In [None]:
# python standard library imports
# from-imports follow regular imports
import re
import random
from math import sqrt
from collections import Counter

# external libraries imports, grouped semantically
import torch
import numpy as np

import matplotlib.pyplot as plt
from tqdm.auto import tqdm
from IPython.display import clear_output, display

# Word2vec tutorial

In this tutorial we will implement text pre-processing in a matte that is similar to how we pre-process text for neural networks and then we will train out own word vectors on our own dataset.

## Task 1
Find a dataset to train your word embeddings on. It should be more than 50 000 words after the pre-processing is done. To make the dataset you can use absolutely any text: wikipedia, movie scripts, books, reddit, twitter. The kinds of text you are using will affect your word embeddings flavor. You can use the same dataset we used in the class, but we encourage you to make your own dataset.

Useful links:

1. Learn more about python list comprehensions: https://www.programiz.com/python-programming/list-comprehension
1. Numerical instability of softmax: https://www.youtube.com/watch?v=99qLd2p6x5E

In [None]:
with open("star_wars_scripts.txt") as f:
    raw_data = f.read()

In [None]:
print(raw_data[:1000])

In [None]:
raw_data[:1000]

# Preprocessing

In [None]:
def preprocess(text):
    text = text.lower()

    # Remove punctuation
    text = re.sub(r"[^\w\s]", "", text)

    # Replace multiple spaces with a single space
    text = re.sub(r"\s+", " ", text)
    return text


In [None]:
preprocessed_data = preprocess(raw_data)
preprocessed_data[:100]

In [None]:
def tokenize(text):
    return text.split(" ")

tokenized_data = tokenize(preprocessed_data)

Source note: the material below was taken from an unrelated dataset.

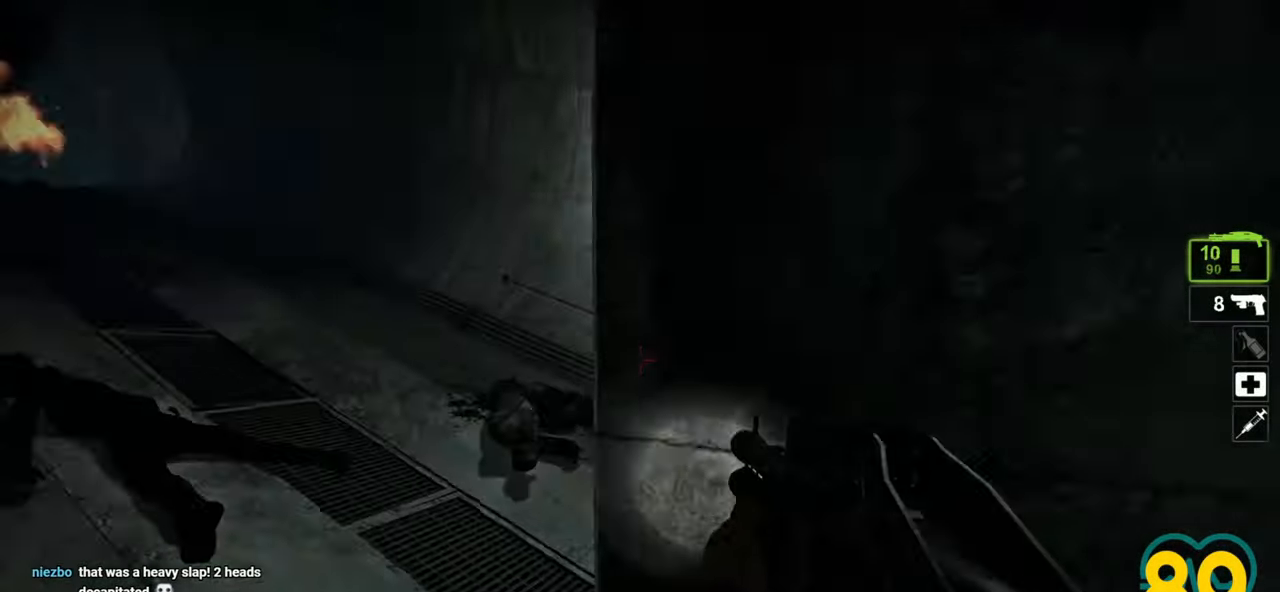
{"keys": ["a", "w"], "mouse": [], "mouse_move": "right", "events": [[17, "w", "down"], [400, "w", "up"], [483, "w", "down"]]}
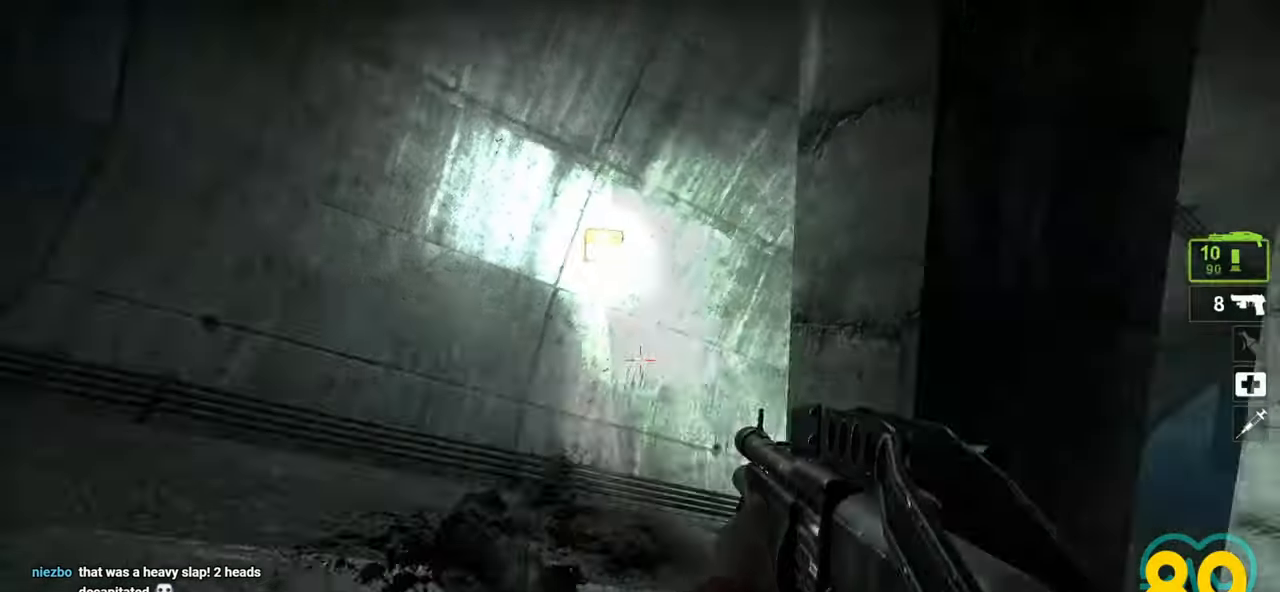
{"keys": ["s"], "mouse": [], "mouse_move": "up-left", "events": [[33, "w", "up"], [167, "s", "down"], [267, "a", "up"]]}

print(f"Total number of words : {len(tokenized_data)}")
print(f"Number of unique words: {len(set(tokenized_data))}")
print(f"First 10 words", tokenized_data[:10])

In [None]:
word_counts = Counter(tokenized_data)
word_counts.most_common(10)

In [None]:
# least common
word_counts.most_common()[:-10-1:-1]

In [None]:
rare_words = []
for word, count in word_counts.items():
    if count < 5:
        rare_words.append(word)

len(rare_words)

After looking at the resulting word vectors I decided to remove some of the most frequent words too. While in general it is not a good idea, it words well for this homework.

In [None]:
frequent_words = ["the", "and", "a", "to", "of", "in", "his", "you", "is", "on", "i", "as", "he", "it", "at", "with", "into", "out", "him", "from", "for", "that", "be", "your", "by", "this", "an"]

In [None]:
vocabulary = set(tokenized_data) - set(rare_words) - set(frequent_words)
len(vocabulary)

In [None]:
filtered_data = [w for w in tokenized_data if w in vocabulary]

print("Total number of words in the dataset after filtration: ", len(filtered_data))
assert len(filtered_data) > 50_000, "your dataset should have at least 50K words"

# Word2vec idea:

Maximize in-context word similarity, while minimizing out-of-context word vector similarity.

Spefcifically:

$$
maximize \frac{e^{w \cdot w_{in context}}}{\sum e^{ w \cdot w_{out of context}}}
$$

In [None]:
window_size = 4

In [None]:
filtered_data[110:130]
# word: spacecraft, context: [tiny, silver, a, rebel]

In [None]:
words_and_contexts = []  # list of tuples (word, list of context words)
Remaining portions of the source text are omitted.